Little Stoke has one Public House, The Stokers (formally The Magpies), on Gipsy Patch Lane, and one Social Club (Little Stoke Social Club), on Braydon Avenue.

School children attend Little Stoke Primary School and then move on to AbbeyWood High School, on New Road in nearby Filton; or to the nearby Patchway High School. Some pupils travel further afield to Bradley Stoke Community School in Bradley Stoke The Ridings High School in Winterbourne or to The Castle School or Marlwood School (in Thornbury and Alveston respectively).

Stoke Gifford Parish Council gained notoriety amongst the running world when it became the first council to vote to impose a charge on runners who run at Little Stoke parkrun every Saturday morning. parkrun organises free running events in over 800 parks worldwide and this was the first and only council to take this step when it made its decision on 12 April 2016 by a vote of 6 to 4. The Parish Council cited wear and tear on paths as its justification.

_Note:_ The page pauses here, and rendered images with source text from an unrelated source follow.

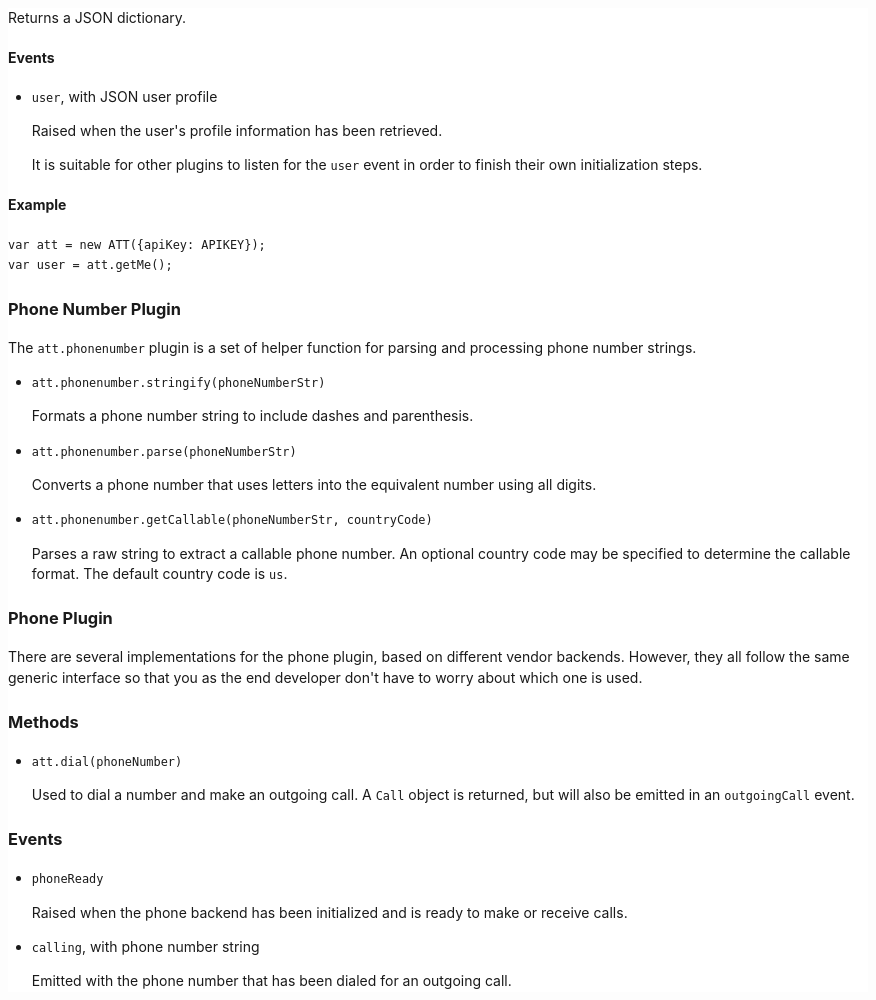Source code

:   Returns a JSON dictionary.

#### Events

- `user`, with JSON user profile

  Raised when the user's profile information has been retrieved.

  It is suitable for other plugins to listen for the `user` event in order to finish their own initialization steps.

#### Example

    var att = new ATT({apiKey: APIKEY});
    var user = att.getMe();
  

### Phone Number Plugin

The `att.phonenumber` plugin is a set of helper function for parsing and processing phone number strings.

- `att.phonenumber.stringify(phoneNumberStr)`

  Formats a phone number string to include dashes and parenthesis.


- `att.phonenumber.parse(phoneNumberStr)`

  Converts a phone number that uses letters into the equivalent number using all digits.


- `att.phonenumber.getCallable(phoneNumberStr, countryCode)`

  Parses a raw string to extract a callable phone number. An optional country code may be specified to determine the callable format. The default country code is `us`.


### Phone Plugin

There are several implementations for the phone plugin, based on different vendor backends. However, they all follow the same generic interface so that you as the end developer don't have to worry about which one is used.

### Methods

- `att.dial(phoneNumber)`

  Used to dial a number and make an outgoing call. A `Call` object is returned, but will also be emitted in an `outgoingCall` event.

### Events

- `phoneReady`

  Raised when the phone backend has been initialized and is ready to make or receive calls.

- `calling`, with phone number string

  Emitted with the phone number that has been dialed for an outgoing call.

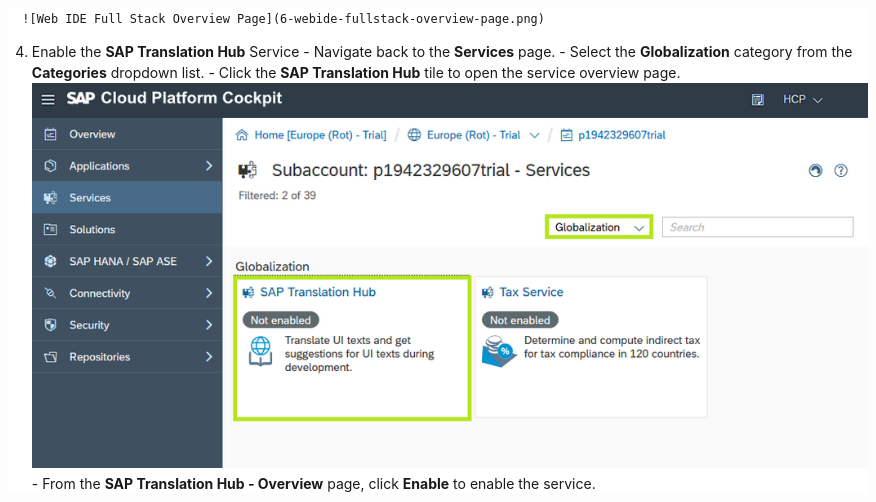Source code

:       ![Web IDE Full Stack Overview Page](6-webide-fullstack-overview-page.png)
  4. Enable the **SAP Translation Hub** Service
    - Navigate back to the **Services** page.
    - Select the **Globalization** category from the **Categories** dropdown list.
    - Click the **SAP Translation Hub** tile to open the service overview page.
      ![Enable SAP Translation Hub](7-enable-translation.png)
    - From the **SAP Translation Hub - Overview** page, click **Enable** to enable the service.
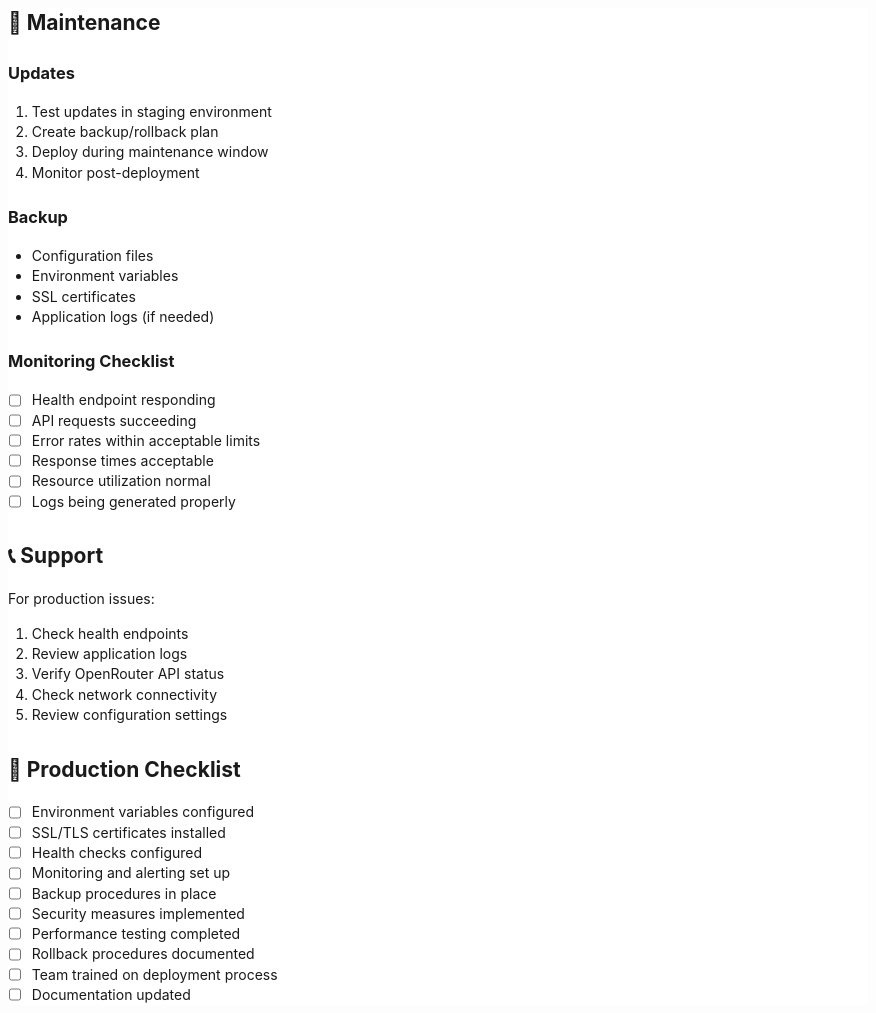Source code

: ## 🔧 Maintenance

### Updates
1. Test updates in staging environment
2. Create backup/rollback plan
3. Deploy during maintenance window
4. Monitor post-deployment

### Backup
- Configuration files
- Environment variables
- SSL certificates
- Application logs (if needed)

### Monitoring Checklist
- [ ] Health endpoint responding
- [ ] API requests succeeding
- [ ] Error rates within acceptable limits
- [ ] Response times acceptable
- [ ] Resource utilization normal
- [ ] Logs being generated properly

## 📞 Support

For production issues:
1. Check health endpoints
2. Review application logs
3. Verify OpenRouter API status
4. Check network connectivity
5. Review configuration settings

## 🎯 Production Checklist

- [ ] Environment variables configured
- [ ] SSL/TLS certificates installed
- [ ] Health checks configured
- [ ] Monitoring and alerting set up
- [ ] Backup procedures in place
- [ ] Security measures implemented
- [ ] Performance testing completed
- [ ] Rollback procedures documented
- [ ] Team trained on deployment process
- [ ] Documentation updated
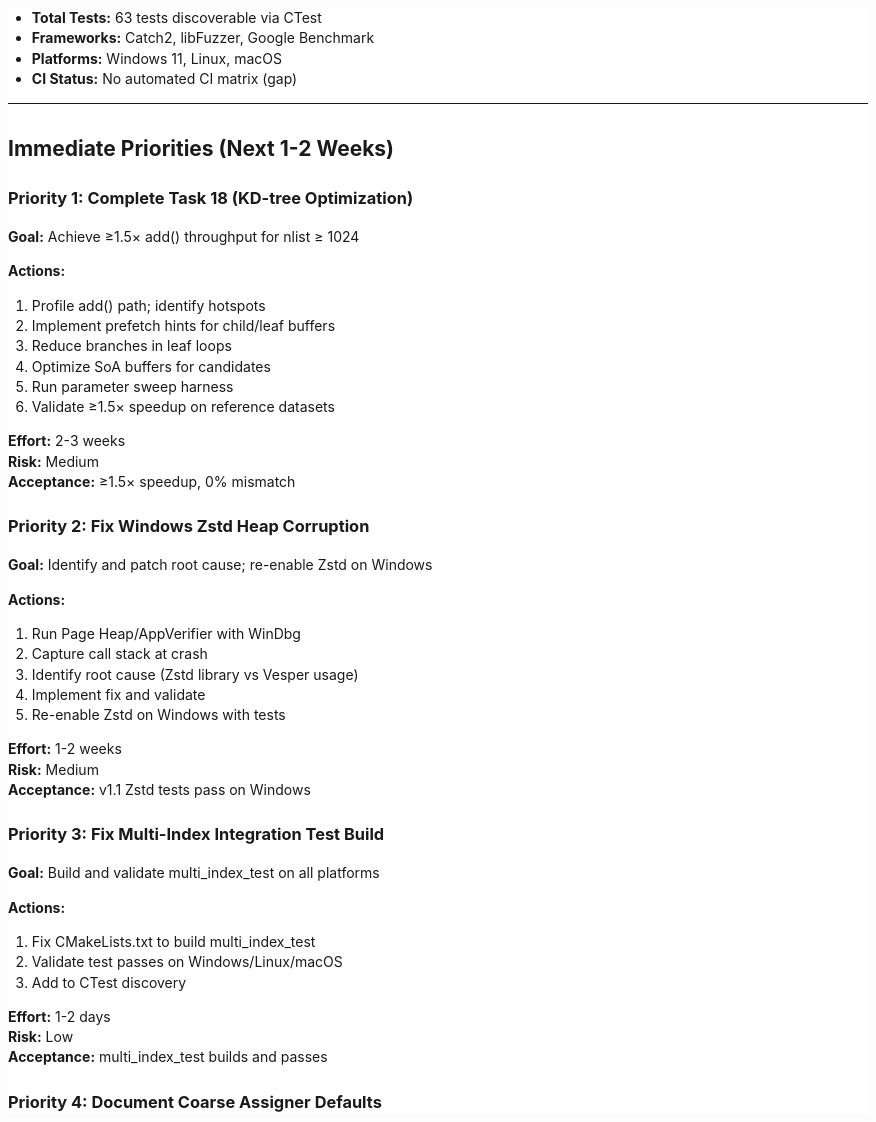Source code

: - **Total Tests:** 63 tests discoverable via CTest
- **Frameworks:** Catch2, libFuzzer, Google Benchmark
- **Platforms:** Windows 11, Linux, macOS
- **CI Status:** No automated CI matrix (gap)

---

## Immediate Priorities (Next 1-2 Weeks)

### Priority 1: Complete Task 18 (KD-tree Optimization)

**Goal:** Achieve ≥1.5× add() throughput for nlist ≥ 1024

**Actions:**
1. Profile add() path; identify hotspots
2. Implement prefetch hints for child/leaf buffers
3. Reduce branches in leaf loops
4. Optimize SoA buffers for candidates
5. Run parameter sweep harness
6. Validate ≥1.5× speedup on reference datasets

**Effort:** 2-3 weeks  
**Risk:** Medium  
**Acceptance:** ≥1.5× speedup, 0% mismatch

### Priority 2: Fix Windows Zstd Heap Corruption

**Goal:** Identify and patch root cause; re-enable Zstd on Windows

**Actions:**
1. Run Page Heap/AppVerifier with WinDbg
2. Capture call stack at crash
3. Identify root cause (Zstd library vs Vesper usage)
4. Implement fix and validate
5. Re-enable Zstd on Windows with tests

**Effort:** 1-2 weeks  
**Risk:** Medium  
**Acceptance:** v1.1 Zstd tests pass on Windows

### Priority 3: Fix Multi-Index Integration Test Build

**Goal:** Build and validate multi_index_test on all platforms

**Actions:**
1. Fix CMakeLists.txt to build multi_index_test
2. Validate test passes on Windows/Linux/macOS
3. Add to CTest discovery

**Effort:** 1-2 days  
**Risk:** Low  
**Acceptance:** multi_index_test builds and passes

### Priority 4: Document Coarse Assigner Defaults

Because of this, Little Stoke parkrun has now closed.

Little Stoke has a football team called Stokeside FC who play in the Bristol & District League as well as Little Stoke F.C who currently play in the Gloucestershire County League and Stoke Lane, which gets its name from the road Stoke Lane, which runs through Little Stoke. The club's home shirt for all the teams is black and white stripes.

Martin Davis, who lived at Little Stoke Farm, has published a book about local history: The Farmer and the Goose with the Golden Eyes: A Celebration of a Vanished Part of Rural South Gloucestershire and the Founding of the Wildfowl and Wetlands Trust at Slimbridge.